- **EXERCISE DESCRIPTION**
Write out the data again exactly, skipping every picture.

═══ MATERIAL FOR THE TASK ═══

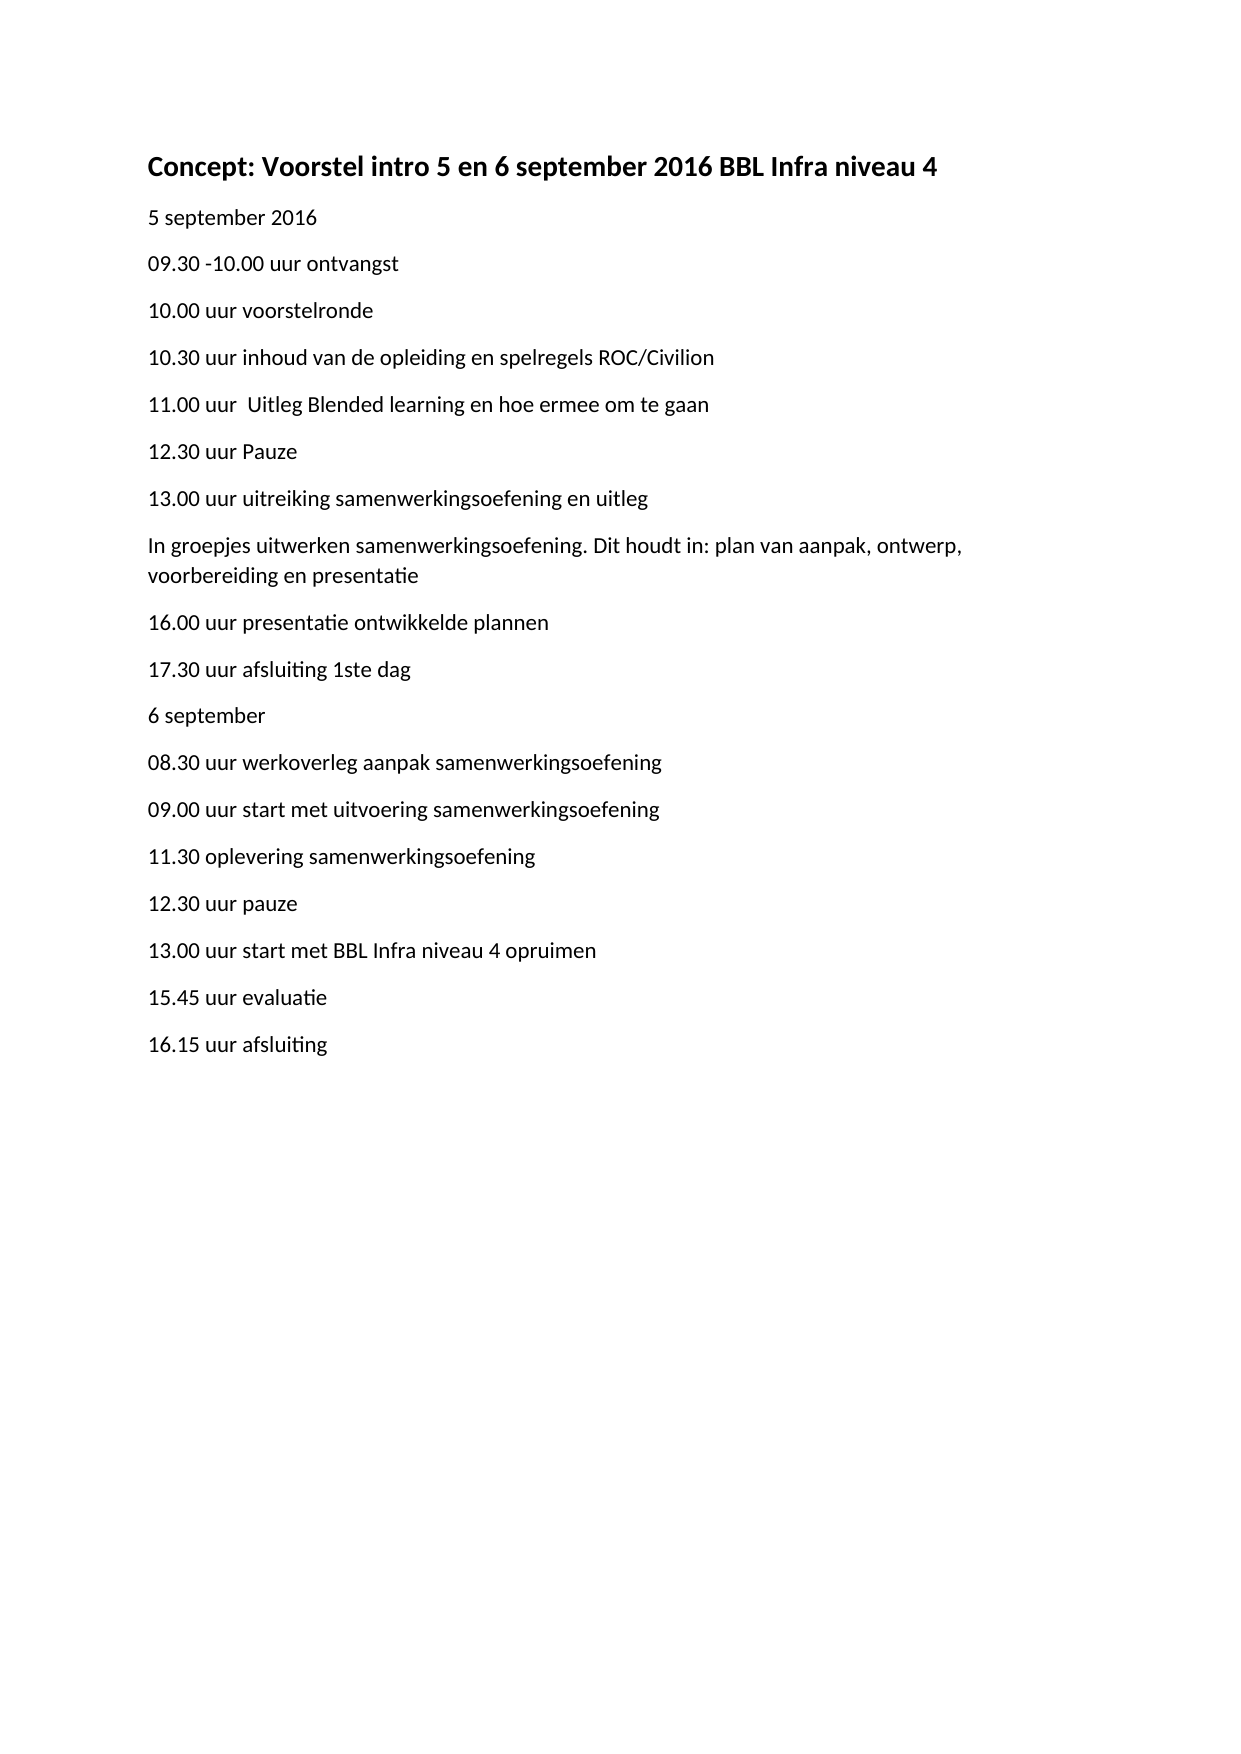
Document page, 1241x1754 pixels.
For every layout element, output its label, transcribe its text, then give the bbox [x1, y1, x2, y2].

text 09.00 uur start met uitvoering samenwerkingsoefening [148, 795, 1093, 823]
text 16.15 uur afsluiting [148, 1030, 1093, 1058]
text 13.00 uur start met BBL Infra niveau 4 opruimen [148, 936, 1093, 964]
text 11.30 oplevering samenwerkingsoefening [148, 842, 1093, 870]
text 16.00 uur presentatie ontwikkelde plannen [148, 608, 1093, 636]
text 08.30 uur werkoverleg aanpak samenwerkingsoefening [148, 748, 1093, 777]
text 09.30 -10.00 uur ontvangst [148, 249, 1093, 278]
text 12.30 uur pauze [148, 889, 1093, 917]
text 17.30 uur afsluiting 1ste dag [148, 655, 1093, 683]
text Concept: Voorstel intro 5 en 6 september 2016 BBL Infra niveau 4 [148, 148, 1093, 183]
text 15.45 uur evaluatie [148, 983, 1093, 1011]
text 10.30 uur inhoud van de opleiding en spelregels ROC/Civilion [148, 343, 1093, 371]
text 12.30 uur Pauze [148, 437, 1093, 465]
text 6 september [148, 702, 1093, 730]
text 11.00 uur Uitleg Blended learning en hoe ermee om te gaan [148, 390, 1093, 418]
text In groepjes uitwerken samenwerkingsoefening. Dit houdt in: plan van aanpak, ontwerp, voorbereiding en presentatie [148, 531, 1093, 589]
text 5 september 2016 [148, 203, 1093, 231]
text 13.00 uur uitreiking samenwerkingsoefening en uitleg [148, 484, 1093, 512]
text 10.00 uur voorstelronde [148, 296, 1093, 324]
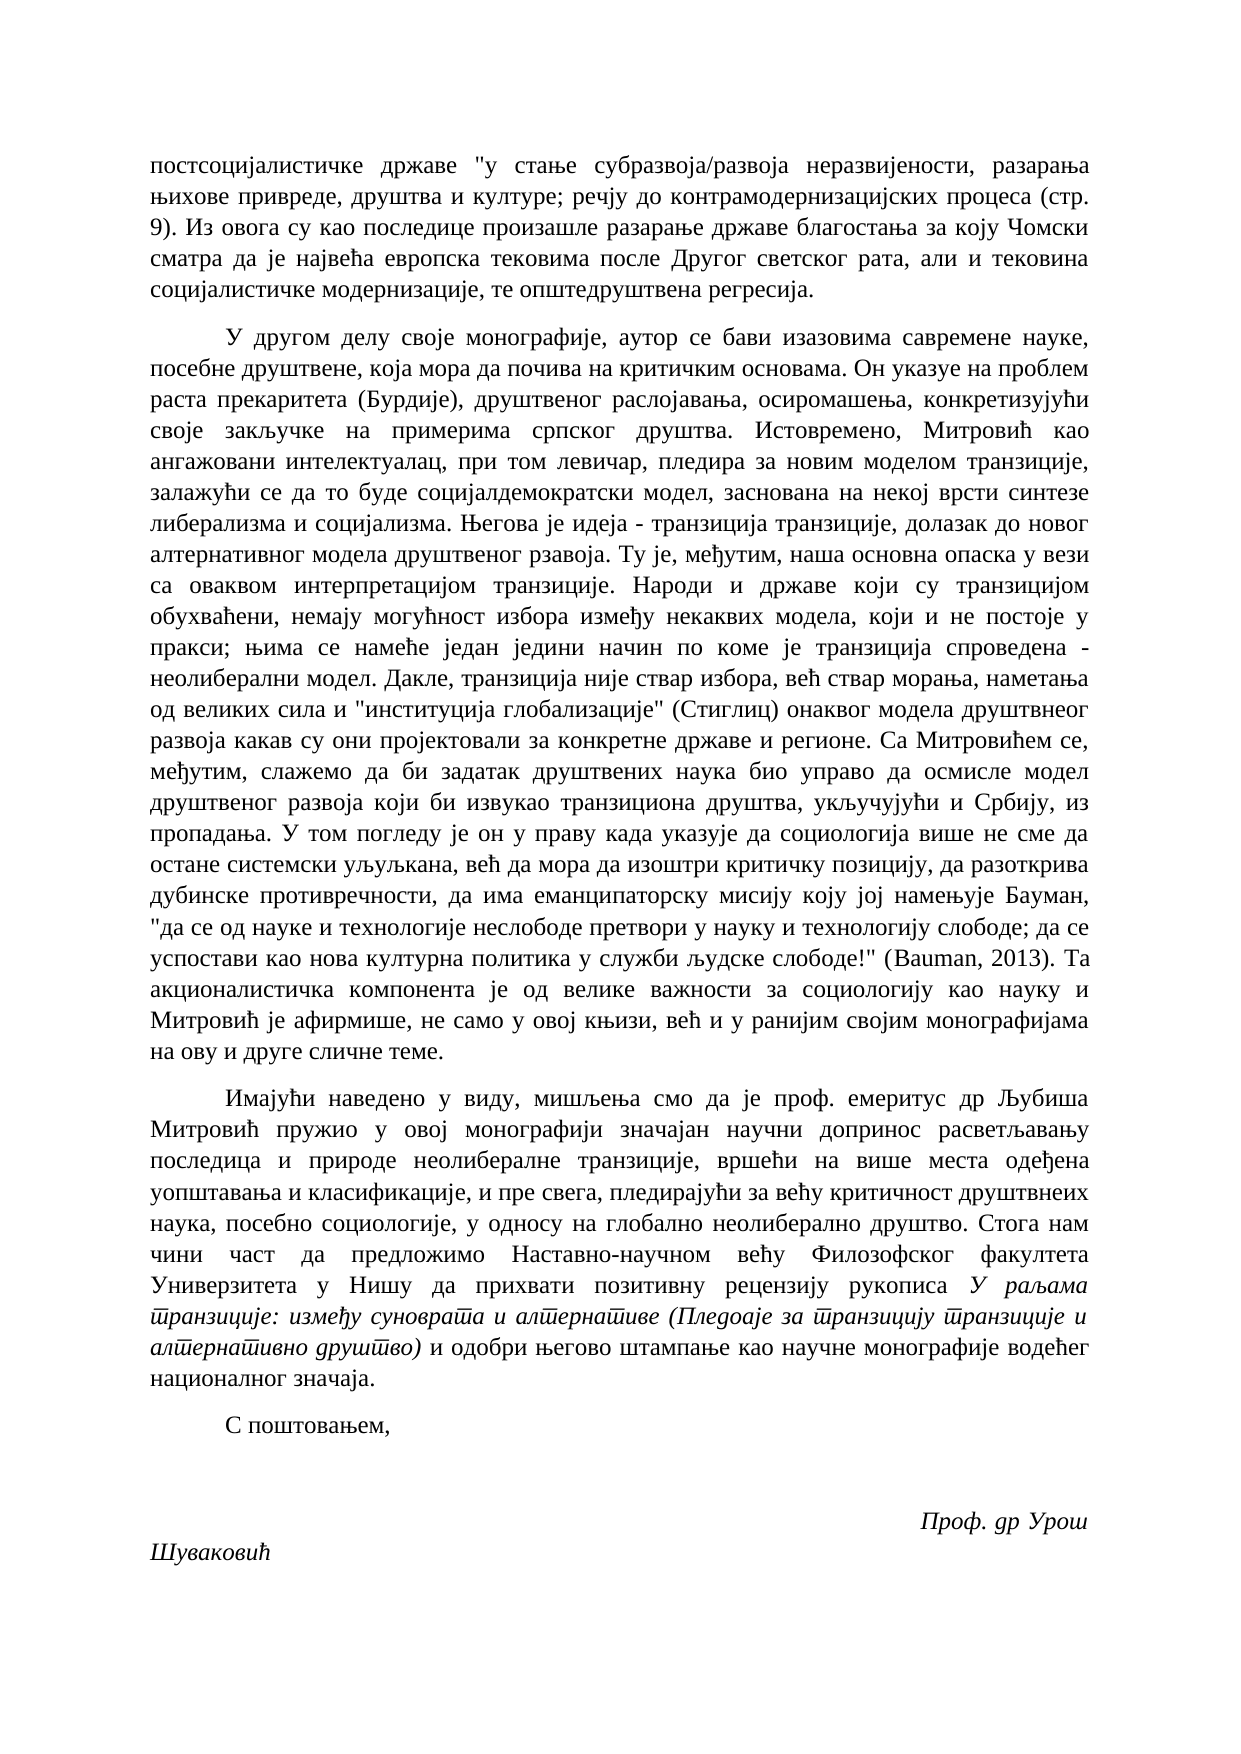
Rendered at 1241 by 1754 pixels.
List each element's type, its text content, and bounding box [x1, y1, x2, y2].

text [150, 150, 1090, 303]
text У другом делу своје монографије, аутор се бави изазовима савремене науке, посебне друштвене, која мора да почива на критичким основама. Он указуе на проблем раста прекаритета (Бурдије), друштвеног раслојавања, осиромашења, конкретизујући своје закључке на примерима српског друштва. Истовремено, Митровић као ангажовани интелектуалац, при том левичар, пледира за новим моделом транзиције, залажући се да то буде социјалдемократски модел, заснована на некој врсти синтезе либерализма и социјализма. Његова је идеја - транзиција транзиције, долазак до новог алтернативног модела друштвеног рзавоја. Ту је, међутим, наша основна опаска у вези са оваквом интерпретацијом транзиције. Народи и државе који су транзицијом обухваћени, немају могућност избора између некаквих модела, који и не постоје у пракси; њима се намеће један једини начин по коме је транзиција спроведена - неолиберални модел. Дакле, транзиција није ствар избора, већ ствар морања, наметања од великих сила и "институција глобализације" (Стиглиц) онаквог модела друштвнеог развоја какав су они пројектовали за конкретне државе и регионе. Са Митровићем се, међутим, слажемо да би задатак друштвених наука био управо да осмисле модел друштвеног развоја који би извукао транзициона друштва, укључујући и Србију, из пропадања. У том погледу је он у праву када указује да социологија више не сме да остане системски уљуљкана, већ да мора да изоштри критичку позицију, да разоткрива дубинске противречности, да има еманципаторску мисију коју јој намењује Бауман, "да се од науке и технологије неслободе претвори у науку и технологију слободе; да се успостави као нова културна политика у служби људске слободе!" (Bauman, 2013). Та акционалистичка компонента је од велике важности за социологију као науку и Митровић је афирмише, не само у овој књизи, већ и у ранијим својим монографијама на ову и друге сличне теме. [150, 322, 1090, 1064]
text Проф. др Урош Шуваковић [150, 1506, 1090, 1566]
text С поштовањем, [150, 1411, 1090, 1439]
text Имајући наведено у виду, мишљења смо да је проф. емеритус др Љубиша Митровић пружио у овој монографији значајан научни допринос расветљавању последица и природе неолибералне транзиције, вршећи на више места одеђена уопштавања и класификације, и пре свега, пледирајући за већу критичност друштвнеих наука, посебно социологије, у односу на глобално неолиберално друштво. Стога нам чини част да предложимо Наставно-научном већу Филозофског факултета Универзитета у Нишу да прихвати позитивну рецензију рукописа У раљама транзиције: између суноврата и алтернативе (Пледоаје за транзицију транзиције и алтернативно друштво) и одобри његово штампање као научне монографије водећег националног значаја. [150, 1083, 1090, 1392]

═══

- **TASK SOLUTION**
Document page, 1241x1754 pixels.
For every layout element, output its label, transcribe its text, then give the bbox [x1, y1, x2, y2].

text 09.00 uur start met uitvoering samenwerkingsoefening [148, 795, 1093, 823]
text 16.15 uur afsluiting [148, 1030, 1093, 1058]
text 13.00 uur start met BBL Infra niveau 4 opruimen [148, 936, 1093, 964]
text 11.30 oplevering samenwerkingsoefening [148, 842, 1093, 870]
text 16.00 uur presentatie ontwikkelde plannen [148, 608, 1093, 636]
text 08.30 uur werkoverleg aanpak samenwerkingsoefening [148, 748, 1093, 777]
text 09.30 -10.00 uur ontvangst [148, 249, 1093, 278]
text 12.30 uur pauze [148, 889, 1093, 917]
text 17.30 uur afsluiting 1ste dag [148, 655, 1093, 683]
text Concept: Voorstel intro 5 en 6 september 2016 BBL Infra niveau 4 [148, 148, 1093, 183]
text 15.45 uur evaluatie [148, 983, 1093, 1011]
text 10.30 uur inhoud van de opleiding en spelregels ROC/Civilion [148, 343, 1093, 371]
text 12.30 uur Pauze [148, 437, 1093, 465]
text 6 september [148, 702, 1093, 730]
text 11.00 uur Uitleg Blended learning en hoe ermee om te gaan [148, 390, 1093, 418]
text In groepjes uitwerken samenwerkingsoefening. Dit houdt in: plan van aanpak, ontwerp, voorbereiding en presentatie [148, 531, 1093, 589]
text 5 september 2016 [148, 203, 1093, 231]
text 13.00 uur uitreiking samenwerkingsoefening en uitleg [148, 484, 1093, 512]
text 10.00 uur voorstelronde [148, 296, 1093, 324]
Rendered at 1241 by 1754 pixels.
List each element's type, its text content, and bounding box [x1, y1, x2, y2].

text [150, 150, 1090, 303]
text У другом делу своје монографије, аутор се бави изазовима савремене науке, посебне друштвене, која мора да почива на критичким основама. Он указуе на проблем раста прекаритета (Бурдије), друштвеног раслојавања, осиромашења, конкретизујући своје закључке на примерима српског друштва. Истовремено, Митровић као ангажовани интелектуалац, при том левичар, пледира за новим моделом транзиције, залажући се да то буде социјалдемократски модел, заснована на некој врсти синтезе либерализма и социјализма. Његова је идеја - транзиција транзиције, долазак до новог алтернативног модела друштвеног рзавоја. Ту је, међутим, наша основна опаска у вези са оваквом интерпретацијом транзиције. Народи и државе који су транзицијом обухваћени, немају могућност избора између некаквих модела, који и не постоје у пракси; њима се намеће један једини начин по коме је транзиција спроведена - неолиберални модел. Дакле, транзиција није ствар избора, већ ствар морања, наметања од великих сила и "институција глобализације" (Стиглиц) онаквог модела друштвнеог развоја какав су они пројектовали за конкретне државе и регионе. Са Митровићем се, међутим, слажемо да би задатак друштвених наука био управо да осмисле модел друштвеног развоја који би извукао транзициона друштва, укључујући и Србију, из пропадања. У том погледу је он у праву када указује да социологија више не сме да остане системски уљуљкана, већ да мора да изоштри критичку позицију, да разоткрива дубинске противречности, да има еманципаторску мисију коју јој намењује Бауман, "да се од науке и технологије неслободе претвори у науку и технологију слободе; да се успостави као нова културна политика у служби људске слободе!" (Bauman, 2013). Та акционалистичка компонента је од велике важности за социологију као науку и Митровић је афирмише, не само у овој књизи, већ и у ранијим својим монографијама на ову и друге сличне теме. [150, 322, 1090, 1064]
text Проф. др Урош Шуваковић [150, 1506, 1090, 1566]
text С поштовањем, [150, 1411, 1090, 1439]
text Имајући наведено у виду, мишљења смо да је проф. емеритус др Љубиша Митровић пружио у овој монографији значајан научни допринос расветљавању последица и природе неолибералне транзиције, вршећи на више места одеђена уопштавања и класификације, и пре свега, пледирајући за већу критичност друштвнеих наука, посебно социологије, у односу на глобално неолиберално друштво. Стога нам чини част да предложимо Наставно-научном већу Филозофског факултета Универзитета у Нишу да прихвати позитивну рецензију рукописа У раљама транзиције: између суноврата и алтернативе (Пледоаје за транзицију транзиције и алтернативно друштво) и одобри његово штампање као научне монографије водећег националног значаја. [150, 1083, 1090, 1392]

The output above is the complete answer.